Directions for this task: Reproduce exactly the lines of this material that begin at the line with "一次平常的社交场合。女生带你" and end at the line with "### Problem 110", both included. Omit the pictures and everything else.

Provided data:
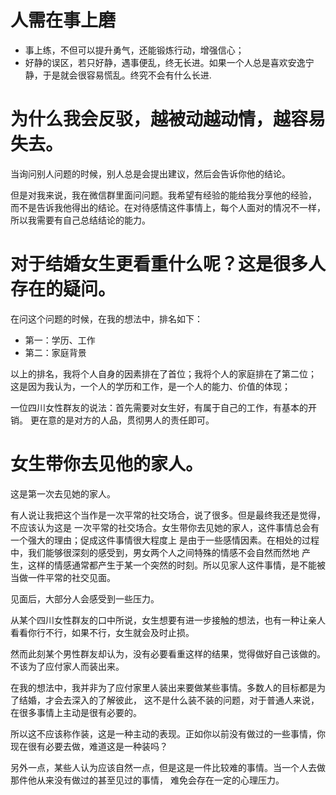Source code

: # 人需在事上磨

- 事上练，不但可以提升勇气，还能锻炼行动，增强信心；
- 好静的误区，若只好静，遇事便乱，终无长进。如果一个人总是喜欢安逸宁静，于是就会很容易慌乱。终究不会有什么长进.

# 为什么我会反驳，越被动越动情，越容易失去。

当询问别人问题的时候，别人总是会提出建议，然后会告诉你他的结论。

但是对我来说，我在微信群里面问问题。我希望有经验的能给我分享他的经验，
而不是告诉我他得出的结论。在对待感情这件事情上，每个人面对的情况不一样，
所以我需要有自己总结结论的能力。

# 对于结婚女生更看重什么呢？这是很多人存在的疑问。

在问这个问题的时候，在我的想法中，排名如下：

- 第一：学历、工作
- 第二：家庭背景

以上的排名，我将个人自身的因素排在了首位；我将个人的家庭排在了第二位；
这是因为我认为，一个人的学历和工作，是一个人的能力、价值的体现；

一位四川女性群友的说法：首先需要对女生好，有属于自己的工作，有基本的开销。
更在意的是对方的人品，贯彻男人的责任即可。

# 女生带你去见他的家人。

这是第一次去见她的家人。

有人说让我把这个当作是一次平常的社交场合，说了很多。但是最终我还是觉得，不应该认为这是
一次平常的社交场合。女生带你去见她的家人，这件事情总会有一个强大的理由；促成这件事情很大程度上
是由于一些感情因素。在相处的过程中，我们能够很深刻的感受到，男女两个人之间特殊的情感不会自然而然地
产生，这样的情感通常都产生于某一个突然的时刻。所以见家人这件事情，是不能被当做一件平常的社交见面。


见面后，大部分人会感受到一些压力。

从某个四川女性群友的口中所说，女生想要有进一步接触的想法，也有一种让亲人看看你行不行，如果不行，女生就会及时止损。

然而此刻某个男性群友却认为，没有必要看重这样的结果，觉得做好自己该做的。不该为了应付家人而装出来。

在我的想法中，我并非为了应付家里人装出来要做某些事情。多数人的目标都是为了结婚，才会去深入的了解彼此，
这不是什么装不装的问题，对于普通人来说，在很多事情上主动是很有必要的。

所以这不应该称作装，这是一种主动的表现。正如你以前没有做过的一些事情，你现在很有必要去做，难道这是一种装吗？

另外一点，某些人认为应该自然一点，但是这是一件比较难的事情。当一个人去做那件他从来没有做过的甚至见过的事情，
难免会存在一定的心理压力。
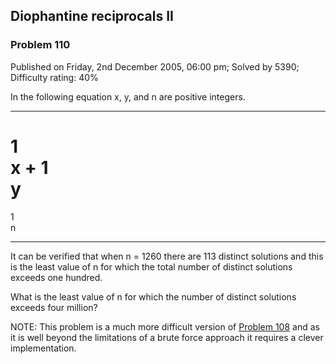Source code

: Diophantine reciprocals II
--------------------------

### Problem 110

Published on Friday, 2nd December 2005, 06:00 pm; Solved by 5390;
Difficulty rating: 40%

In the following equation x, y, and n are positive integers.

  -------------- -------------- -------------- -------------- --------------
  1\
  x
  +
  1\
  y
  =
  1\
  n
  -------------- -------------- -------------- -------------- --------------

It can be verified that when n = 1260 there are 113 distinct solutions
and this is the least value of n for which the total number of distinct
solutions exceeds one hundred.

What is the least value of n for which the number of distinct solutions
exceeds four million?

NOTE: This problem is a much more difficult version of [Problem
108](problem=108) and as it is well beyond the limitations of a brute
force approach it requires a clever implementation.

==

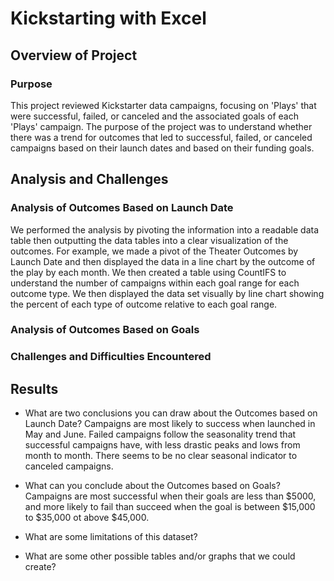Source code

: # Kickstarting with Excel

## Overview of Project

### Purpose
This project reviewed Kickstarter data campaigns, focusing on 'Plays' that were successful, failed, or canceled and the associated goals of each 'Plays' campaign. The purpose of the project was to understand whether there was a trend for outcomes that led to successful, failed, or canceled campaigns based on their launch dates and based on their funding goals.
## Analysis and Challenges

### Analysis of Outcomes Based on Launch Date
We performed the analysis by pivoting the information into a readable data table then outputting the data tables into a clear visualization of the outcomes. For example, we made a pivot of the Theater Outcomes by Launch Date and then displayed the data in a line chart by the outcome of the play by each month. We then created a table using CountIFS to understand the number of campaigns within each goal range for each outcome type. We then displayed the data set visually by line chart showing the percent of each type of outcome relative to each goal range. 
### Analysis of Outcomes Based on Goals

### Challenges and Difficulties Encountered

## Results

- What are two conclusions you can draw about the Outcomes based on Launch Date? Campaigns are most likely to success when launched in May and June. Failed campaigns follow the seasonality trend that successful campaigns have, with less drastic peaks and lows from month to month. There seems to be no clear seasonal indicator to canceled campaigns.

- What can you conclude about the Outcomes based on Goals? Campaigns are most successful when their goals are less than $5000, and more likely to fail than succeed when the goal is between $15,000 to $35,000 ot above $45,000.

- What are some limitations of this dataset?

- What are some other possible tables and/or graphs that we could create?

* * *

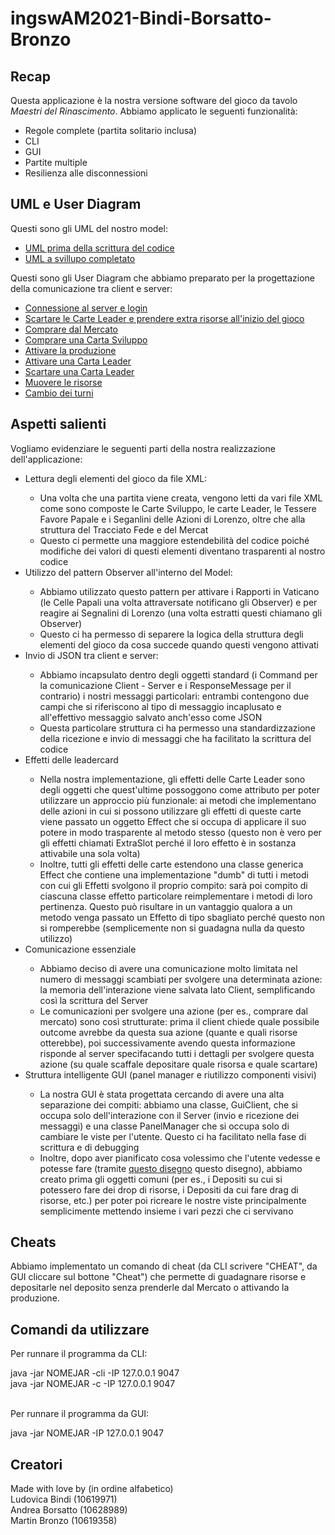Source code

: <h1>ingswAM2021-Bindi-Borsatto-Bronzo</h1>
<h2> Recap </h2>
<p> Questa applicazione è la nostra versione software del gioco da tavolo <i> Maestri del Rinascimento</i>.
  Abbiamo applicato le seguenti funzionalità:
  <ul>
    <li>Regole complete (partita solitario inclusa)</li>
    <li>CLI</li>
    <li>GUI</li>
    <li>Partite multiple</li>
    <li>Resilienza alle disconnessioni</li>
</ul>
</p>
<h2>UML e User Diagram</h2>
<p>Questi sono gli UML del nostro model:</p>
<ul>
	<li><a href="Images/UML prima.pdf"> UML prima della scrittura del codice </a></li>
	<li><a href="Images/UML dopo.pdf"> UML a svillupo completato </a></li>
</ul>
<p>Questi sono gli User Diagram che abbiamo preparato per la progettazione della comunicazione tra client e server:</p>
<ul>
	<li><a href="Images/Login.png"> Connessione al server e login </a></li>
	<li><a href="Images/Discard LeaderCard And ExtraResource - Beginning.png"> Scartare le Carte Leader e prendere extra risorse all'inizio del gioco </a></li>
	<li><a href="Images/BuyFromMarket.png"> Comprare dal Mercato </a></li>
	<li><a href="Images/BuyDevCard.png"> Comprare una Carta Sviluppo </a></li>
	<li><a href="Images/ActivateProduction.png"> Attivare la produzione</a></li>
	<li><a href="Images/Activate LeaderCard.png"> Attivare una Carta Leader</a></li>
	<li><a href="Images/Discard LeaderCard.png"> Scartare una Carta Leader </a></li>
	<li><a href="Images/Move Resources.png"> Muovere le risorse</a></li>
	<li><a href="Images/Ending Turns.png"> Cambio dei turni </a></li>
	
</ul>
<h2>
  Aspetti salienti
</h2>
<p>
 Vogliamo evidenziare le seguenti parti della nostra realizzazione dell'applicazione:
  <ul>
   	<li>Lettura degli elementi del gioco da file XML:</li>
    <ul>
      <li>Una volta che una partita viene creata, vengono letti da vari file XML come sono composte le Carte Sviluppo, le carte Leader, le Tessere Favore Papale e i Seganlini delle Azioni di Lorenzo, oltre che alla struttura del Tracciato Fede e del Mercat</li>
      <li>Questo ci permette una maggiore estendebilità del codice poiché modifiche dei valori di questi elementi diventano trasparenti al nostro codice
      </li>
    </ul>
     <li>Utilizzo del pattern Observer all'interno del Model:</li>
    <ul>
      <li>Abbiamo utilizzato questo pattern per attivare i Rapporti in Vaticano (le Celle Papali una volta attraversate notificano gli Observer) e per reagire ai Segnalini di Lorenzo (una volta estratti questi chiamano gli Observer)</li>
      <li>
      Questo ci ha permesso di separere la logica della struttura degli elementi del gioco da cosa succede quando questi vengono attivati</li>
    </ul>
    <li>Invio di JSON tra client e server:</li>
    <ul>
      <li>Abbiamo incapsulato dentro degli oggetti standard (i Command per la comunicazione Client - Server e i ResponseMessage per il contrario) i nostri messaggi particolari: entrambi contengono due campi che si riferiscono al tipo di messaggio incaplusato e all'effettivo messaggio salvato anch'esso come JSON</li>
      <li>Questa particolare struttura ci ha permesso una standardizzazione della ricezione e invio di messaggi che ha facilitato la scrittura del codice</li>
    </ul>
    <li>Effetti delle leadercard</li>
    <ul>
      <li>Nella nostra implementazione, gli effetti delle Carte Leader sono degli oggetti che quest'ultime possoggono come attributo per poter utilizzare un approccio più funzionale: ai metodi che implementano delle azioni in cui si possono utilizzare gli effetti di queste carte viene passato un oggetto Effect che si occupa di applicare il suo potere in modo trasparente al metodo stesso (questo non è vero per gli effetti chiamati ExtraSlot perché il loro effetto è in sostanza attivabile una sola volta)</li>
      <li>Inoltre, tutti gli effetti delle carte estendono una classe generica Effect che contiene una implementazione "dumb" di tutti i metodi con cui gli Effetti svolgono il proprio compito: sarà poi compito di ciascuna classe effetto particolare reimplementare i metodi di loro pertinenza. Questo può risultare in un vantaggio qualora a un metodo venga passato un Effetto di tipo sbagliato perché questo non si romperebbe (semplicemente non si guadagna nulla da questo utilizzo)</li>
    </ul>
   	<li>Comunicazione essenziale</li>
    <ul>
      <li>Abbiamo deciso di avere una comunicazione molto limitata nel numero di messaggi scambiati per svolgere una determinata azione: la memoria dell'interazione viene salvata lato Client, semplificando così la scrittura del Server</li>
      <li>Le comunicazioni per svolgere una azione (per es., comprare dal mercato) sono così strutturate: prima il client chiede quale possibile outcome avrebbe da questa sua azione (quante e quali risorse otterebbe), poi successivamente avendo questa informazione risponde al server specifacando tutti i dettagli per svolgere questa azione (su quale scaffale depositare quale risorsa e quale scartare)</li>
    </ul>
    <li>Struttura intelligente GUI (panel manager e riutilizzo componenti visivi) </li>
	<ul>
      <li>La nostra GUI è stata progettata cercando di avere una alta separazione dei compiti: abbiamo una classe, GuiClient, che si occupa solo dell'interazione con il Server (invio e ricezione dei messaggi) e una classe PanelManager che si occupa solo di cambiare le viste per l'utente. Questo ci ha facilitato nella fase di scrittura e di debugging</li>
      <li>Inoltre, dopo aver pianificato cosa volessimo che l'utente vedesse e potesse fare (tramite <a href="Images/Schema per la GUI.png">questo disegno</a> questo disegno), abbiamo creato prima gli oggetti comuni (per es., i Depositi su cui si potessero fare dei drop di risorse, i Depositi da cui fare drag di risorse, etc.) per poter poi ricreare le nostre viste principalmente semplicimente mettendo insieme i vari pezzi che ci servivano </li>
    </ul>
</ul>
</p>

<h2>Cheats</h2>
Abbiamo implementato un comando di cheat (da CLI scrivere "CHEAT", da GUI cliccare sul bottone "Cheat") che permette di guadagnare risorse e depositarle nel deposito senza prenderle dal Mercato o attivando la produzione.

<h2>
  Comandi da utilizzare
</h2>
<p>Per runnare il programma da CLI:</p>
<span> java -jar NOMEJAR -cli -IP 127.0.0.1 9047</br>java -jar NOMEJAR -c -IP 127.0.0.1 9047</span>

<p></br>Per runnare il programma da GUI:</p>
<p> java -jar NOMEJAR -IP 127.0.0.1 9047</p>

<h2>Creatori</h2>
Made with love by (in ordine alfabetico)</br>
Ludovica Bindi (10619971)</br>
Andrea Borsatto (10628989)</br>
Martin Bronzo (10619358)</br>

Problem solution:
一次平常的社交场合。女生带你去见她的家人，这件事情总会有一个强大的理由；促成这件事情很大程度上
是由于一些感情因素。在相处的过程中，我们能够很深刻的感受到，男女两个人之间特殊的情感不会自然而然地
产生，这样的情感通常都产生于某一个突然的时刻。所以见家人这件事情，是不能被当做一件平常的社交见面。


见面后，大部分人会感受到一些压力。

从某个四川女性群友的口中所说，女生想要有进一步接触的想法，也有一种让亲人看看你行不行，如果不行，女生就会及时止损。

然而此刻某个男性群友却认为，没有必要看重这样的结果，觉得做好自己该做的。不该为了应付家人而装出来。

在我的想法中，我并非为了应付家里人装出来要做某些事情。多数人的目标都是为了结婚，才会去深入的了解彼此，
这不是什么装不装的问题，对于普通人来说，在很多事情上主动是很有必要的。

所以这不应该称作装，这是一种主动的表现。正如你以前没有做过的一些事情，你现在很有必要去做，难道这是一种装吗？

另外一点，某些人认为应该自然一点，但是这是一件比较难的事情。当一个人去做那件他从来没有做过的甚至见过的事情，
难免会存在一定的心理压力。
Source code

: Diophantine reciprocals II
--------------------------

### Problem 110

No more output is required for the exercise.